Exercise requirements - Out of the material that follows, write out exactly the lines from the line with "### Border Radius" to the line with "4. **Design questions**: Reference", both ends included, and no others.

Input -
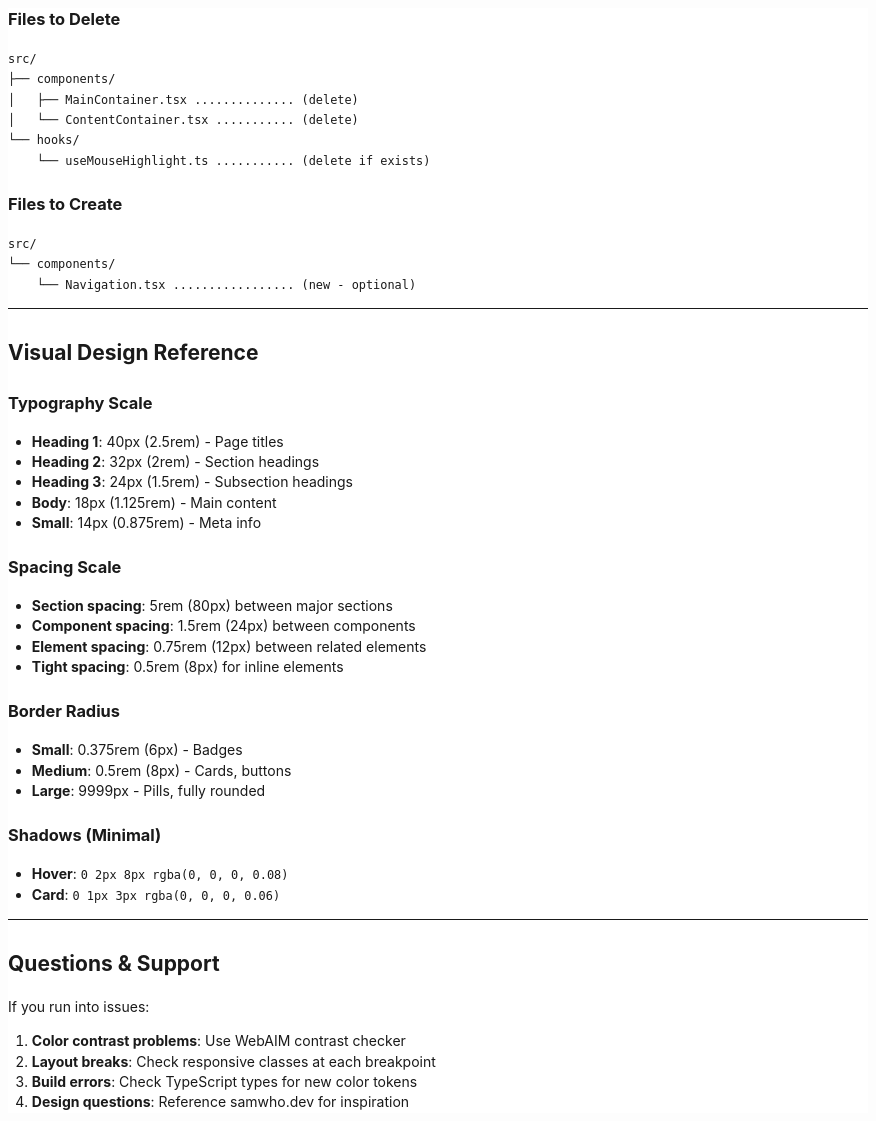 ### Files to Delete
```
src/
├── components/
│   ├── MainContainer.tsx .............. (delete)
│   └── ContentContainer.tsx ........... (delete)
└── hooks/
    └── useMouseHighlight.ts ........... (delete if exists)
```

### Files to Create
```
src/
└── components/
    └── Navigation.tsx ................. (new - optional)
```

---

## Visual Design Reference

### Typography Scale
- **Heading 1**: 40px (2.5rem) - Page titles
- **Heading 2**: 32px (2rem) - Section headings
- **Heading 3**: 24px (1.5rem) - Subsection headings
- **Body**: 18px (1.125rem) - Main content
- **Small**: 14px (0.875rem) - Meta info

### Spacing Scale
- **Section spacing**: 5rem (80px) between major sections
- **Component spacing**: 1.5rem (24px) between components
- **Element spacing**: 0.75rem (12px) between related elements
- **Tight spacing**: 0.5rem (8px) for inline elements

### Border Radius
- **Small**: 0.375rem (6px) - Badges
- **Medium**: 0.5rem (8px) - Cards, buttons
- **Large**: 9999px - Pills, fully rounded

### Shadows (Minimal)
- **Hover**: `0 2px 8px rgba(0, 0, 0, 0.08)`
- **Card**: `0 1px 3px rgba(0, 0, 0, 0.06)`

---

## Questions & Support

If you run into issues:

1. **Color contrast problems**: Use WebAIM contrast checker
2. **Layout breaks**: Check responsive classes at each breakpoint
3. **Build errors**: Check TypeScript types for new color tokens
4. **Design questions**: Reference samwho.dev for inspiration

...

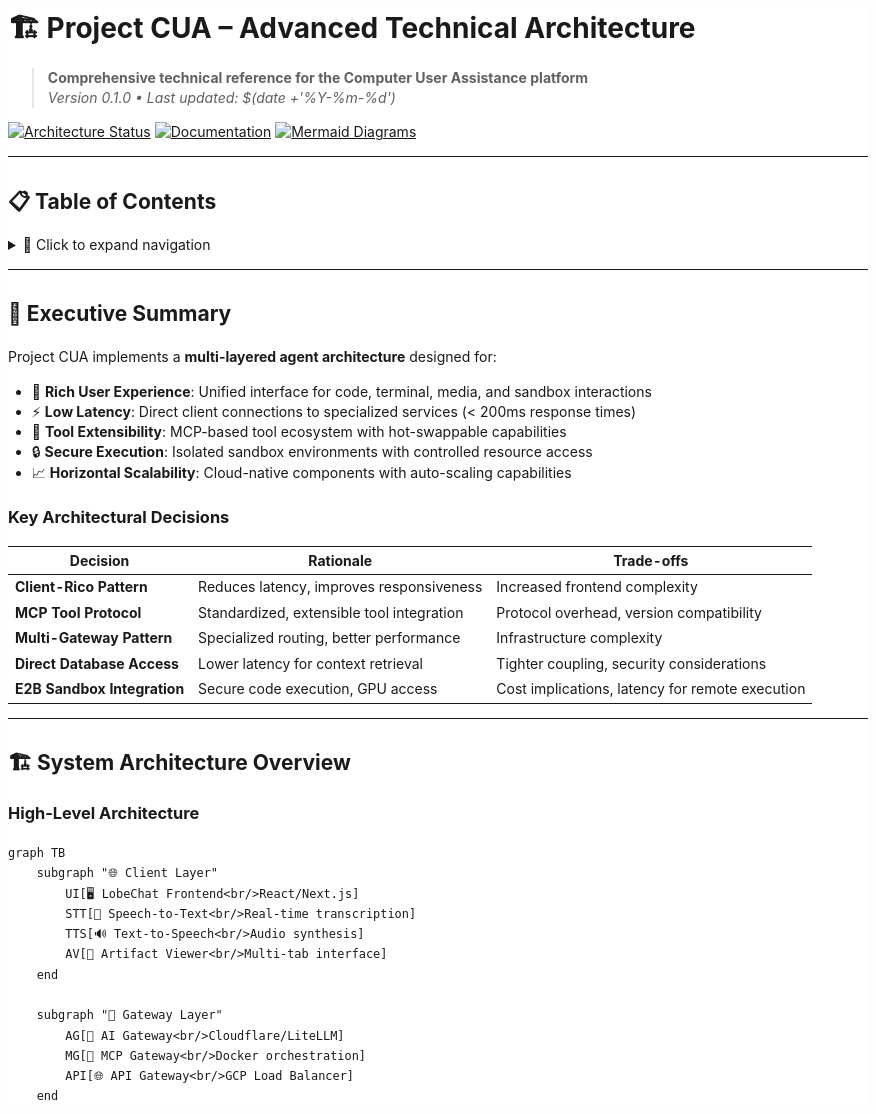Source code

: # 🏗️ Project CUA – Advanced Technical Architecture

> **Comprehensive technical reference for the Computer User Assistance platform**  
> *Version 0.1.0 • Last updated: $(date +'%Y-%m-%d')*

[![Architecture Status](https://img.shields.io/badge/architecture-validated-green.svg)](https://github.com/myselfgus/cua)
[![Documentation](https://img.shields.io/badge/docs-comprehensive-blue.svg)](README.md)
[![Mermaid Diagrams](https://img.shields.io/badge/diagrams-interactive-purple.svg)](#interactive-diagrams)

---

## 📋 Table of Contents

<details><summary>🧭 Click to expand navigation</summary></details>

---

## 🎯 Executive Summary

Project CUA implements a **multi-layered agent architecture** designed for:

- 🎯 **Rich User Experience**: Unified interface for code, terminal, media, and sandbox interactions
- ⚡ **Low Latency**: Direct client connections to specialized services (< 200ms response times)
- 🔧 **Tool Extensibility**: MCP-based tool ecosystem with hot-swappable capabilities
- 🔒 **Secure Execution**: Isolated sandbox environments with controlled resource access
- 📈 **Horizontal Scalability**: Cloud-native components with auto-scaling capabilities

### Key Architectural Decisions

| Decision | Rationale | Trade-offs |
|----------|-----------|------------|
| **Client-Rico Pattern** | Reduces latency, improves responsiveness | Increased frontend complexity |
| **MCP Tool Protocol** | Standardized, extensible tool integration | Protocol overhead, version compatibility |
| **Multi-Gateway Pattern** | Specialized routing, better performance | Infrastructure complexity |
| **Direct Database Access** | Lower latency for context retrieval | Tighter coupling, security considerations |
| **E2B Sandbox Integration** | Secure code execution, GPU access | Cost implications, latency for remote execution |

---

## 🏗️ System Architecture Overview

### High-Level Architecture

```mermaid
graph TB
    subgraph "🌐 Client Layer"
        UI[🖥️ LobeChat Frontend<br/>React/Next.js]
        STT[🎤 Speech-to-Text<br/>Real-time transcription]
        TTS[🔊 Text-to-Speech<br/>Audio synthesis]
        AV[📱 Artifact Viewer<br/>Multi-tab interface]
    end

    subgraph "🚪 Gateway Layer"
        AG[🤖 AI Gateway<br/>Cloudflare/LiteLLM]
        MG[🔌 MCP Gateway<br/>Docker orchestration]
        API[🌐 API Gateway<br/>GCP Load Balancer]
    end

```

Answer space -
### Border Radius
- **Small**: 0.375rem (6px) - Badges
- **Medium**: 0.5rem (8px) - Cards, buttons
- **Large**: 9999px - Pills, fully rounded

### Shadows (Minimal)
- **Hover**: `0 2px 8px rgba(0, 0, 0, 0.08)`
- **Card**: `0 1px 3px rgba(0, 0, 0, 0.06)`

---

## Questions & Support

If you run into issues:

1. **Color contrast problems**: Use WebAIM contrast checker
2. **Layout breaks**: Check responsive classes at each breakpoint
3. **Build errors**: Check TypeScript types for new color tokens
4. **Design questions**: Reference samwho.dev for inspiration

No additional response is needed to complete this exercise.